The release of Mockingjay, the third in The Hunger Games Trilogy, is one month from today!  In anticipation of this release (I can barely wait), I’m rereading the first book this weekend.  It’s a really fast read!

The Hunger Games Cover“Peeta looks me right in the eye and gives my hand what I think is meant to be a reassuring squeeze.  ‘Oh well,’ I think.  ‘There will be twenty-four of us.  Odds are someone else will kill him before I do.’ “

Katniss lives in a future America, now called Panem, which is divided into 12 districts surrounding the Capitol that rules them all.  Because of a past failed attempt at revolution, the Capitol rules with a vicious iron fist.  Every year, as a reminder of the Capitol’s strength, each district gives up two children, a boy and a girl, to participate in The Hunger Games.  Winning The Games means much-needed food and riches, but the winner survive by killing off the competition.  Katniss knows what is at stake when she volunteers to represent her district.  She knows how to hunt and how to watch her tongue, but she also needs strategy if she is going to get out alive.

This novel fits my somewhat obscure love of post-apocolyptic, dystopian literature.  I just love reading about different versions of our future world at its worst.  Sounds creepy, and yes, this book is just that.  I had crazy dreams about survival for a month after staying up one night reading.  I love how so much of the story happens in Kat’s head.  She’s sixteen years old; because of her life, she has maturity beyond her years.  Still, the reader can’t forget that she’s young and naive in many ways.

Of course there is action and violence in the arena.  There’s also a political battle simmering under the surface, and a coming-of-age story told under the most undesirable of circumstances.
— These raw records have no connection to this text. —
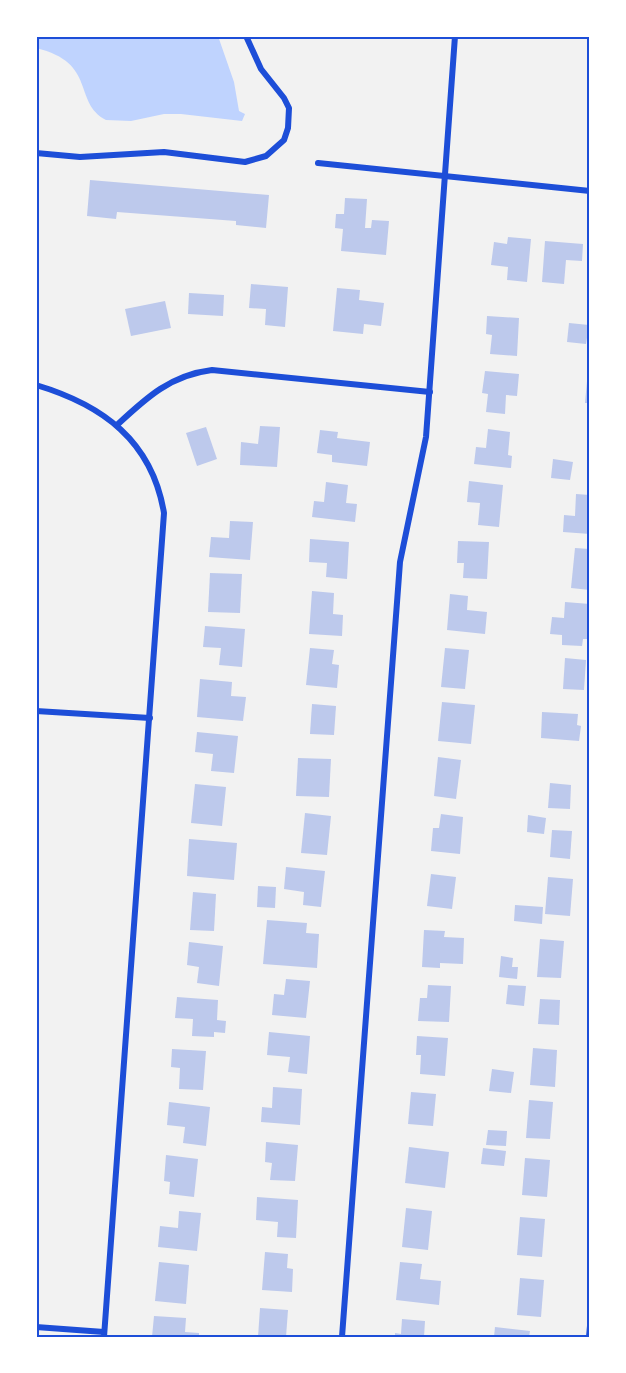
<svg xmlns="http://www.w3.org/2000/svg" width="626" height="1373" font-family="Mulish,sans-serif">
<rect width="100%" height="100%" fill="#f2f2f2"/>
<!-- water -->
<path fill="#bfd3fe" d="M 36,36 L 218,36 L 234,82 L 239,111 L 245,114 L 242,121 L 181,114 L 164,114 L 131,121 L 106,120 C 72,102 98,63 36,48 Z"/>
<!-- building -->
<g fill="#bdc9ec">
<polygon points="90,180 269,195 266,228 236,225 236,221 117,212 116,219 87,216"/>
<polygon points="345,198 367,199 365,228 371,228 372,220 389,221 386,255 341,251 343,229 335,228 336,214 344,214"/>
<polygon points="508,237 531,239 527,282 507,280 508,267 491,265 494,242 507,244"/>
<polygon points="545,241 583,244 582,261 566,260 564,284 542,282"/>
<polygon points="251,284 288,287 285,327 265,325 266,309 249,308"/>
<polygon points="337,288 360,290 359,300 384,303 381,326 364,324 363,334 333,331"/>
<polygon points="189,293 224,295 223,316 188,314"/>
<polygon points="165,301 171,328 131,336 125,309"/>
<polygon points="487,316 519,318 517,356 490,354 492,335 486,334"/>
<polygon points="569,323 589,325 586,344 567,342"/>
<polygon points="485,371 519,374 517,396 506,395 505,414 486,412 488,394 482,393"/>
<polygon points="587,381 590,382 590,403 585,403"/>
<polygon points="260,426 280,427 277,467 240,465 241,442 258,444"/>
<polygon points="206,427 217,459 197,466 186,433"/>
<polygon points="488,429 510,432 508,455 512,456 511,468 474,464 476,447 486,448"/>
<polygon points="320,430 338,432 337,438 370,442 367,466 332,462 332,455 317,453"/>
<polygon points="553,459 573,462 570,480 551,478"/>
<polygon points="469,481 503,485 499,527 478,525 480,503 467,502"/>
<polygon points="326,482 348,485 346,503 357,504 355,522 312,517 314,501 324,502"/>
<polygon points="576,494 590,495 590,534 563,532 564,515 575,516"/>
<polygon points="230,521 253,522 250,560 209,557 211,537 229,538"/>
<polygon points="310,539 349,542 347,579 326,577 327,563 309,562"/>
<polygon points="458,541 489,542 487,579 463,578 464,563 457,563"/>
<polygon points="575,548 590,549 590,590 571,588"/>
<polygon points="210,573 242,574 240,613 208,612"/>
<polygon points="312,591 334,593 333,614 343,615 342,636 309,634"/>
<polygon points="450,594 468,596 467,610 487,612 485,634 447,630"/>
<polygon points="565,602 590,604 587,639 583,639 582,646 562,645 562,635 550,634 552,617 564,618"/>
<polygon points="205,626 245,629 242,667 219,665 221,648 203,647"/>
<polygon points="310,648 334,650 332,664 339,665 337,688 306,685"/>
<polygon points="445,648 469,650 465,689 441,687"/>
<polygon points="565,658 586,660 584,690 563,689"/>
<polygon points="200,679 232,682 231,696 246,697 243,721 197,717"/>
<polygon points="442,702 475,705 471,744 438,741"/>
<polygon points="312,704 336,706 334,735 310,734"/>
<polygon points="542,712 578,714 577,725 581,726 579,741 541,738"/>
<polygon points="197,732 238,736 234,773 211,771 213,754 195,752"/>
<polygon points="438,757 461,760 456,799 434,796"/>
<polygon points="298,758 331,759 329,797 296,796"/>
<polygon points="550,783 571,785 570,809 548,808"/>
<polygon points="195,784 226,787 222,826 191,823"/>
<polygon points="305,813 331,816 327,855 301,853"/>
<polygon points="441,814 463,817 460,854 431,851 433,828 439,828"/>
<polygon points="528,815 546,818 544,834 527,832"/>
<polygon points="552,830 572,831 570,859 550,857"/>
<polygon points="189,839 237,843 234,880 187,876"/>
<polygon points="286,867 325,871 321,907 303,905 304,892 284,889"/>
<polygon points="431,874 456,877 452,909 427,906"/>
<polygon points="548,877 573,879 570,916 545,914"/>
<polygon points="258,886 276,887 275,908 257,907"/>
<polygon points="193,892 216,894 214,931 190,930"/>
<polygon points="515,905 543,907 542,924 514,921"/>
<polygon points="267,920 307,923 306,933 319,934 317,968 263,964"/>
<polygon points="424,930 445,931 444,937 464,938 463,964 440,963 440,968 422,967"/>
<polygon points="540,939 564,941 561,978 537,977"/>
<polygon points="189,942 223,946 219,986 197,983 199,967 187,965"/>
<polygon points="501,956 513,958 512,967 518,967 517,979 499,977"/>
<polygon points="286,979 310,981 306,1018 272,1015 274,994 284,995"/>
<polygon points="428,985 451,986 449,1022 418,1021 420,998 427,998"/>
<polygon points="508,985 526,986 524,1006 506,1004"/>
<polygon points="177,997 218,1000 217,1020 226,1021 225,1033 214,1032 214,1037 192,1036 193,1019 175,1018"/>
<polygon points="540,999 560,1000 559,1025 538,1024"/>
<polygon points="269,1032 310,1036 307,1074 288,1072 290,1057 267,1055"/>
<polygon points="417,1036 448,1038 445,1076 420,1074 421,1055 416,1055"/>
<polygon points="533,1048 557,1050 555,1087 530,1085"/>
<polygon points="172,1049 206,1051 203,1090 179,1089 180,1068 171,1067"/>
<polygon points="492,1069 514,1072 511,1093 489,1091"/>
<polygon points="273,1087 302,1089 300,1125 261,1122 262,1107 272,1108"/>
<polygon points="411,1092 436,1094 433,1126 408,1124"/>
<polygon points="529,1100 553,1102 550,1139 526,1138"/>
<polygon points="169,1102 210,1107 206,1146 183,1143 185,1127 167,1125"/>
<polygon points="488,1130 507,1131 506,1146 486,1145"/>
<polygon points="266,1142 298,1145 295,1181 270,1180 272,1163 265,1162"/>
<polygon points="409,1147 449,1152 445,1188 405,1183"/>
<polygon points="483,1148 506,1151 504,1166 481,1164"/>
<polygon points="166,1155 198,1159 194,1197 169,1194 170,1182 164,1181"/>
<polygon points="525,1158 550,1160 547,1197 522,1195"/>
<polygon points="257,1197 298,1200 296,1238 277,1237 278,1222 256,1220"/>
<polygon points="406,1208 432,1211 428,1250 402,1247"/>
<polygon points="179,1211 201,1213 197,1251 158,1247 160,1226 178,1228"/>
<polygon points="520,1217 545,1219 542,1257 517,1255"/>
<polygon points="265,1252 288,1254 287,1268 293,1269 292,1292 262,1290"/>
<polygon points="159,1262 189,1265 186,1304 155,1301"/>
<polygon points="400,1262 422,1264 420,1279 441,1281 439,1305 396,1300"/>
<polygon points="520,1278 544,1280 541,1317 517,1315"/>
<polygon points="260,1308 288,1310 286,1337 258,1337"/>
<polygon points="154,1316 186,1318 185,1332 199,1333 199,1337 152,1337"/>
<polygon points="402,1319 425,1321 424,1337 395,1337 395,1333 401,1334"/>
<polygon points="495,1327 530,1331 529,1337 494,1337"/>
</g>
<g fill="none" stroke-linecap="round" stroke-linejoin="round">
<!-- minor -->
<g stroke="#1d4ed8" stroke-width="6">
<polyline points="36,153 80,157 164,152 245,162 266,156 284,140 288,128 289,108 284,98 261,69 246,36"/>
<polyline points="318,163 590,191"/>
<path d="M 36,385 C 103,405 152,441 164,513 L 104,1337"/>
<path d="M 117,425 C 147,397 171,375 212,370 L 430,392"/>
<polyline points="36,711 150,718"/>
<polyline points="36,1327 104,1332"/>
<polyline points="342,1337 398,589 400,562 426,437 455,36"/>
<polyline points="589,1337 590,1326"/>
</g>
</g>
<!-- border -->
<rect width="626" height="1373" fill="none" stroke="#ffffff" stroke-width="75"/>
<rect x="38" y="38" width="550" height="1298" fill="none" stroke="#1d4ed8" stroke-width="2"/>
</svg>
My absolute favorite book is The Long Walk by Stephen King.  This book has all that good stuff that King’s book provides.  Since it’s a Young Adult fiction, it’s much easier and faster to read.  Also, it starts the trilogy so the fun isn’t over when the book ends.

Second in the trilogy is Catching Fire.  You have to immediately seek this out when you finish the first!  Five Stars for sure 🙂

The Mercy of Thin Air, by Ronlyn Domingue

20 Jul

The Mercy of Thin Air “Why, it beats so I can love you.”

Young Razi Nolan is at the cusp of a life-changing decision when she dies suddenly at the age of 22 in 1929.  Now, as a ghost, Razi has access to all of her life memories, as clearly as if they all happened yesterday.  After all, time no longer has much meaning.  Razi shares her memories, centering on life as a young woman in love in the 1920s.  Razi intertwines her story with the story of the young, modern-day couple with whom she now “haunts.”  While Razi gathers hints and learns more about the couple she is living with, they are doing the same.  The result is a hint of mystery that keeps everything moving with a forward momentum.  We are also given two passionate love stories made real with challenges and pitfalls along the way.

I loved the patchwork story telling in this novel.  I learned about New Orleans in the 1920s and the book has motivated me to learn more about the women of this era and how they fought for women’s rights.  The Mercy of Thin Air is, on the surface, a love story that brought me to tears several times.  It’s the mysticism, however, that makes it a stand-out read.  That love lasts beyond death is a touching theme.

I found this book a year ago for sale for a quarter at my hometown library.  Even though it was highly recommended by a friend, I just now got around to reading it.  I’m sorry I delayed.  I highly recommend this as a summer read. Five Star!